ETH Zurich's library system alone manages more than 12 million digitised objects, a figure the institution has published in its annual reports. Even a conservative 15 percent duplication rate across image files would represent roughly 1.8 million redundant files. At current Swiss storage pricing, eliminating that redundancy could free up meaningful budget for actual digitisation work rather than maintenance overhead.
The Zentralbibliothek, which holds the canton's largest collection of historical photographs and maps, began an internal audit of its image metadata in early 2025. The process revealed that multiple scanning runs of the same physical documents — often conducted years apart by different project teams — had produced near-identical files catalogued under different identifiers. Without automated hash-matching or perceptual hashing tools to flag visual similarity, staff had to cross-reference records manually, a process that consumed an estimated several hundred staff hours over the audit period.
What Deduplication Actually Requires
The technical fix is well understood. Perceptual hashing algorithms — which generate a fingerprint based on an image's visual content rather than its exact file data — can identify near-duplicate photographs even when they differ in resolution, compression, or slight cropping. Tools built on this approach have been deployed by major European national libraries, including the Bibliothèque nationale de France and the British Library, both of which have published case studies on the efficiency gains.
For Zurich's institutions, the barrier is less technical than it is procedural and financial. Integrating deduplication workflows into existing content management systems requires upfront investment and staff retraining. The Stadtarchiv's collections management runs on a legacy platform that would require a custom integration layer.
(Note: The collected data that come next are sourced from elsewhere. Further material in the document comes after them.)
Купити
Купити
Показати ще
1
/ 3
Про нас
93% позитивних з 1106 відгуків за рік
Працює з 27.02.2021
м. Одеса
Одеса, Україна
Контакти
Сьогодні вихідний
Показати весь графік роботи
Budget cycles for such infrastructure work typically run two to three years in cantonal procurement processes.
The cantonal government is expected to release updated digital infrastructure guidelines before the end of 2026, following a consultation period that closed in the spring. Those guidelines are likely to address minimum metadata standards and interoperability requirements across public institutions — both of which are prerequisites for any city-wide deduplication effort to work.
For institutions that cannot wait for top-down policy, the practical path is to begin with new acquisitions rather than attempting to retrospectively clean entire legacy collections. Establishing a deduplication checkpoint at the point of ingest — before a file enters the main repository — prevents the backlog from growing while longer-term remediation is planned. Several Swiss university libraries have already adopted this approach quietly, treating it as standard archival hygiene rather than a special project. The Zurich institutions with the largest collections may find that starting small, one collection at a time, is the only realistic way forward given current staffing levels and the scale of the problem the numbers now make hard to ignore.